What is it about a voluntary sustainability reporting framework that is attracting interest across Europe? Launched by EFRAG at the end of 2024, VSME (Voluntary reporting standard for SMEs) is aimed at unlisted small and medium-sized enterprises that want to be able to show how they are working with ESG issues – without getting bogged down in the full complexity of CSRD. But VSME is more than just a simplified copy of ESRS. It is also an expression of a changing market logic where business value increasingly needs to be demonstrated through data. Here's what you need to know.
Voluntary reporting in response to financial requirements
The background to VSME is spelled out in one word: need. In recent years, many small and medium-sized enterprises have noticed increased pressure to demonstrate their sustainability performance – not because legislation requires it, but because banks, investors, and business partners have begun to demand it. Being able to demonstrate energy use, climate strategy, or social risk profile has become central to obtaining loans, signing contracts, or becoming part of others' reporting chains. But for smaller companies, there has been a lack of a common and manageable way to structure this type of information.
EFRAG's answer is VSME: a modular and proportionate framework that helps companies structure, formulate, and share their sustainability data in a way that is comparable, reliable, and predictable.
From Omnibus to positioning: Why there is now more talk about VSME
When the European Commission presented the so-called Omnibus proposal in early 2024 to simplify the implementation of CSRD, a vacuum emerged in the market. Many companies that had viewed CSRD as an almost inevitable project could now once again choose to wait and see. But the need to communicate their sustainability remained. This is where VSME begins to be discussed as more than a voluntary complement. In practice, VSME can fill a space where reporting requirements do not exist – but where the need for reporting is real.

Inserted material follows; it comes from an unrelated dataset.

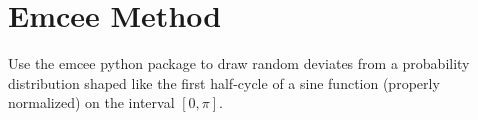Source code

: \section{Emcee Method}

Use the emcee python package to draw random deviates from
a probability distribution shaped like the first half-cycle of a sine function (properly normalized)
on the interval $[0,\pi]$.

By providing a structure for “due diligence-light,” EFRAG now gives smaller companies the tools to communicate risk in a similar way to larger companies. It is not about simplifying the content itself, but about creating the opportunity to be compared and understood on similar terms.
Cost, benefit, and logic – What's in it for VSMEs?
To understand whether it is worthwhile for companies to use VSME, EFRAG conducted a comprehensive cost-benefit analysis. The report, which can be read here, shows that the initial costs of implementation are manageable – but above all that the long-term gains are significant.
According to EFRAG's cost-benefit analysis, which was conducted in collaboration with the analysis company Prometeia, the net profit from using the VSME framework is estimated to amount to over €2.6 billion per year from 2027 onwards.
What does this mean in practice? Well, many SMEs currently devote resources to manually responding to ESG-related questions from banks, investors, clients, and major customers—often in different formats and with varying quality requirements. VSME aims to replace this ad hoc communication with standardized, digital reporting, which not only reduces time and costs but also increases the value of the information.
The calculation is based on the assumption that hundreds of thousands of European companies will use VSME as a common basis for sustainability communication. With a clear framework and support system, it will be possible to report once, in a format that works for multiple stakeholders. This is what creates the cumulative efficiency gains – not least in administration, procurement, and financing.
VSME vs CSRD: Different conditions, different tools
VSME is not a light version of CSRD/ESRS. It is a parallel framework, with different principles and logic. Where CSRD is based on double materiality and the company's own analysis of which risks and opportunities are relevant, VSME is built around predetermined information points linked to typical operating conditions. Instead of a materiality analysis, an “if applicable” structure is used, where certain disclosures only need to be reported if the company meets certain criteria.
This combines a relatively fixed framework with flexibility in application. It increases comparability without placing the entire responsibility for analysis on the reporting company. The modules (Basic and Comprehensive) allow companies to start on a small scale and then build on more detailed information as they mature.
VSME responds to needs
The fact that VSME has become a matter of concern for both European policymakers and small business owners is ultimately about changing business principles. Whereas ESG was previously seen as a legal requirement for large companies, it is now increasingly regarded as a way of ensuring business stability. VSME shows that even smaller players want to be able to communicate risk and capability—not because they have to, but because the market demands it.
It remains to be seen whether VSME will succeed in creating a critical mass of users. But the need it responds to is obvious: a growing number of companies need a tool to calibrate the risk of their operations using data. Now there is a framework for just that. Let's see how many Nordic companies will use it!